By contrast, 5e bakes ‘official’ flavor into everything. It requires extreme effort to try *opt out*. There are no tools for DMs to world build. There are no resources with flavorless mechanics, to make it easy for the DM to author the flavor, to craft a new dedicated setting.
Relatedly, 1e requires effort to opt in to official flavor. All the references to polytheism were in a separate splatbook, Deities & Demigods. Any DM who wanted polytheism purchased the book, then figured out which of the options in the book to integrate into the setting. (I own this book, being curious about the less than accurate representation of the Norse spirituality − and curious about about Elric.) But this D&D polytheism requires an *opt in*. It doesnt happen by itself. When I as a DM say no, then the separate splatbook never happens. Then that is it. I never see polytheism again in the rest of rules that I do use. I never have to deal with it. I never have to fight against the unwanted flavor to *opt out*.

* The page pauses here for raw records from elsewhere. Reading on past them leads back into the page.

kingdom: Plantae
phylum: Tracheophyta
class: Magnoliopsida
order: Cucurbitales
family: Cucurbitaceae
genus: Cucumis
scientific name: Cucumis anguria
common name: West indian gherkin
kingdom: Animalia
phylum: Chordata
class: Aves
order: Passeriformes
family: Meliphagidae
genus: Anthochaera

By contrast, 5e is the Borg. Everything is hardwired together, from top to bottom, from the fusion of mechanoflavor, from book to chapter to page to paragraph to sentence. Everything is entwined together. Even what were once utterly unrelated settings imagined by different authors are all assimilated into a single, homogeneous, totalitarian supersetting. The polytheism is everywhere, at every level. The uninspiring mundane elf is now the only one-size-fits-all option. It too is nothing but baked in polytheistic flavor. It is impossible to use any rules without the Borg contaminating and assimilating any effort to try use the rules for a different kind of setting.
1e was a little more flavour sparse, but a lot of it was still there. Elements like the great wheel were in the PHB, and it assumed things like Thieves' Guilds, Assassin's Guilds, clerics following gods, alignment languages, and more.
And when you branch out into the DMG, there's so much more lore. Deities are pretty clearly tied to clerics on page 38.
The difference is, if you were playing 1e and didn't have time time to make a campaign setting... well, you had no choice. There was no other option. You
had to make up the flavour.
With 5e, there's a choice. You can choose to ignore the default fluff, or use it if you have no better idea.
Look, it's easy for you as an experienced player, to homebrew D&D. You have an idea what gnolls are like. How goblins and kobolds are different. If you blank on an idea, you have years of experience to turn to.
Plus... books of just rules are boooooring. I love my 5e
Monster Manual for all its lore and I hated my 4e
Monster Manual that was just a brief paragraph of lore. I need that story. Reading a Pathfinder splatbook doesn't fire my imagination; it's like reading a textbook.
Based on surveys of the fans, only 45% use a published setting and 55% use a homebrew world. And I'm sure quite a few are only using the Realms because they're also using the published adventures. The majority of fans, many whom are very new to the hobby, are having zero problems stripping out the flavour.
If WotC is set on baking flavor into D&D for the sake of corporate ‘branding’ of its legal trademarks, I dont even need the name ‘Dungeons & Dragons’. I just need the rules without someone elses setting baked into it. Call these rules some other name. All of D&D mechanics without the flavor. Heh, call this version of the game ‘Meka’. Or call it ‘Modern’. Or maybe call it ‘5e Soon’, soon in the sense of a near future setting, and soon in the sense of requiring the DM to assemble the setting oneself.
I need a way to play the game in a way that brings me joy.
Again, read the SRD. There is surprisingly little flavour. None of the classes have any lore. It's probably as devoid of flavour as 1e. It's at least as fluff independent as the 3e SRD.